POST: https://api.powerbi.com/v1.0/myorg/groups/'+ config.pbi.workspaceId + '/datasets

const body = {
        name: dataset_name, 
        tables: [
            name: table_name, 
            columns: [
            //object category
            { name: "cat", dataType: "string"}, 
            //clash ids array
            { name: "clash", dataType: "string"},
            //clash counts (length of array above)
            { name: "clashcount", dataType: "Int64"},
            //name of the document which the object resides in 
            { name: "docname", dataType: "string"},
            //family name of the object
            { name: "fam", dataType: "string"}, 
            //document index id (string id)
            { name: "mid", dataType: "string"},
            //object name (same to that on model tree of Forge Viewer)
            { name: "name", dataType: "string"},
            //object type
            { name: "type", dataType: "string"},
            //object id in derivative (same to dbId in Forge Viewer)
            { name: "vid", dataType: "string"}  

If you have any smarter way, please let us know.

5.    When a table view is clicked, PowerBI client API can tell the selected data, by which, we can extract information of clash and present them in Forge Viewer.
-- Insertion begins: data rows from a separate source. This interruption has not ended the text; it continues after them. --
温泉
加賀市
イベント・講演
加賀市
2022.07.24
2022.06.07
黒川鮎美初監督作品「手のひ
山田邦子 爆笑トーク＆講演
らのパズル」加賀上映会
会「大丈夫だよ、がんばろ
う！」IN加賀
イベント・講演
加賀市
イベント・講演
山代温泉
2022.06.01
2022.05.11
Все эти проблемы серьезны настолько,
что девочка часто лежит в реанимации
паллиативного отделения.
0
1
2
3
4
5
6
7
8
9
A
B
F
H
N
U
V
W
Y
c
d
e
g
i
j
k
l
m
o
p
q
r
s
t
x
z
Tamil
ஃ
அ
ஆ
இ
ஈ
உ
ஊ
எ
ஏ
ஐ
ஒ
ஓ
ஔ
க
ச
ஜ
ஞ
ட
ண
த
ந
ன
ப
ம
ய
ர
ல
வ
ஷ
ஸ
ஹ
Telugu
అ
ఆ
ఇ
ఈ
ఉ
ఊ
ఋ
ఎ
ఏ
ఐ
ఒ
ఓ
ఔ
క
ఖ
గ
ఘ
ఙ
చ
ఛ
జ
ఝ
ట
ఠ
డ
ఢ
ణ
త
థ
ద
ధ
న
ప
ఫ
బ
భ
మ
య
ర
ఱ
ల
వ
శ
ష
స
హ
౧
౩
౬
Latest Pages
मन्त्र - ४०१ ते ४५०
However, if bubble chart view is selected, the same logic does not work. PowerBI only tells the identifiers of the selected bubbles, e.g. category in one document.  It does not tell the exact information of the clash (clash id). In order to get the corresponding summarized data from identifiers, we need to get the data of the report, and filter out by the identifiers.  
The steps are asynchronized.  

//bubble chart is selected
//get selected  identity
 const identities = data.dataPoints[0].identity;
//store the data in windows as the following steps are async process
 window.bubbleData = { identities: identities, report: _this._activeReport };

 (async () => {
           //get identities from the bubble data
          const identities = window.bubbleData.identities
          //get bubble report
          const report = window.bubbleData.report
          //get active  page of the report
          const pages = await report.getPages()
          const page = pages[0]
          //get all data behind the report
          const visuals = await page.getVisuals()
          const visual = visuals[0]
         //get summarized data (selected  data)
          const rawData = await visual.exportData(window['powerbi-client'].models.ExportDataType.Summarized);
          //parse the raw data with  the identities
          const jsondata = await this.parse(rawData.data)
          //get clash id groups
          const clashIds = await this.filter(jsondata, identities)
          //display the clashes in Forge Viewer
          global_forgeViewer.isolateClash(twoModels, clashIds)

Special thanks Jaime for the detail reviewing on the sample!